(Figure understanding tasks)
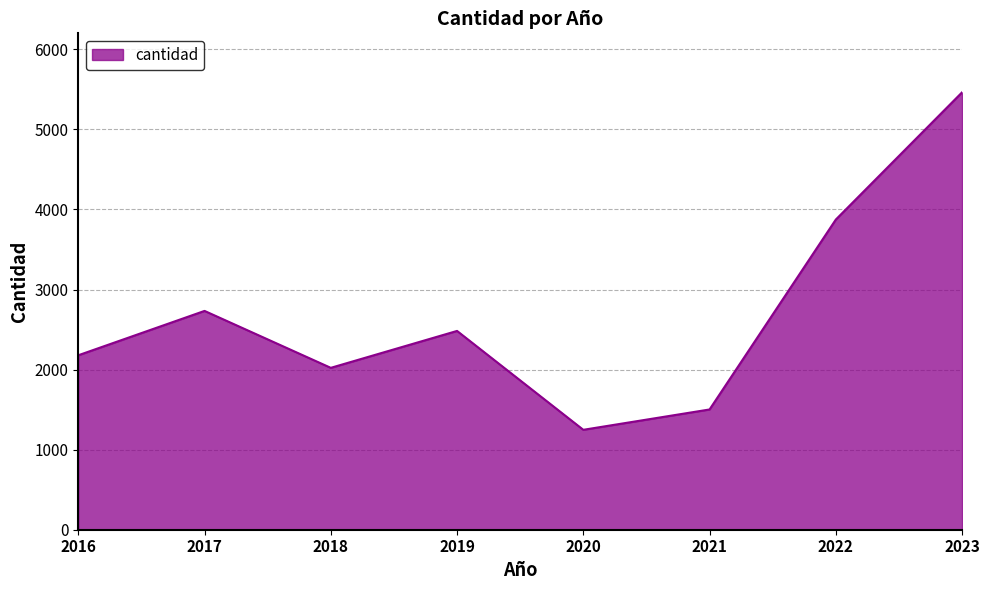

What is the greatest value displayed?

5463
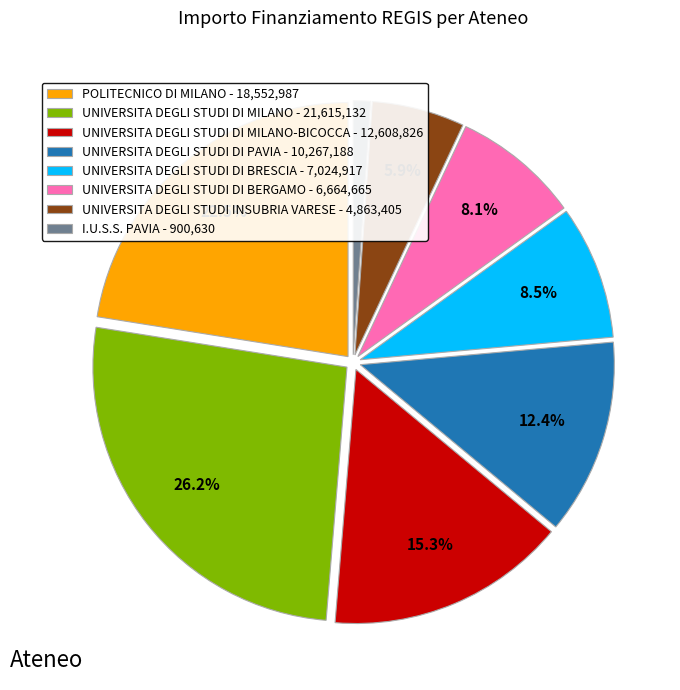

What is the smallest slice in the pie chart?

I.U.S.S. PAVIA - 900,630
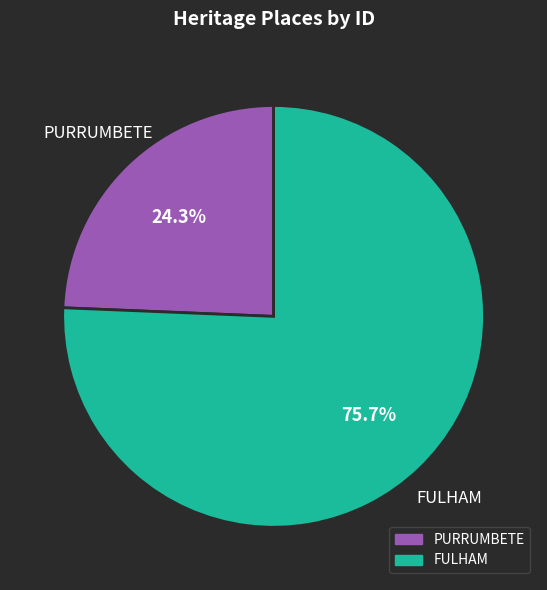

Combined, do PURRUMBETE and FULHAM account for over 50%?

Yes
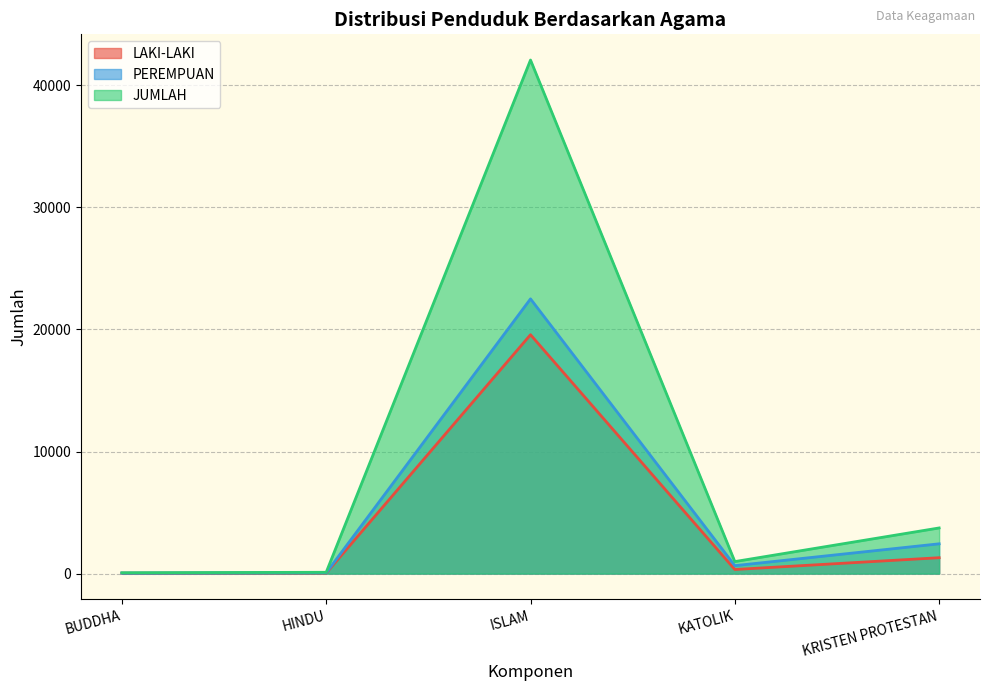

At how many categories does at least one series exceed 36258?

1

• WORK INSTRUCTION: Swap "greatest" for "largest" in the material above, leaving everything else unchanged. Reproduce the full material without the pictures.

• WRITTEN SOLUTION:
What is the largest value displayed?

5463

What is the smallest slice in the pie chart?

I.U.S.S. PAVIA - 900,630

Combined, do PURRUMBETE and FULHAM account for over 50%?

Yes

At how many categories does at least one series exceed 36258?

1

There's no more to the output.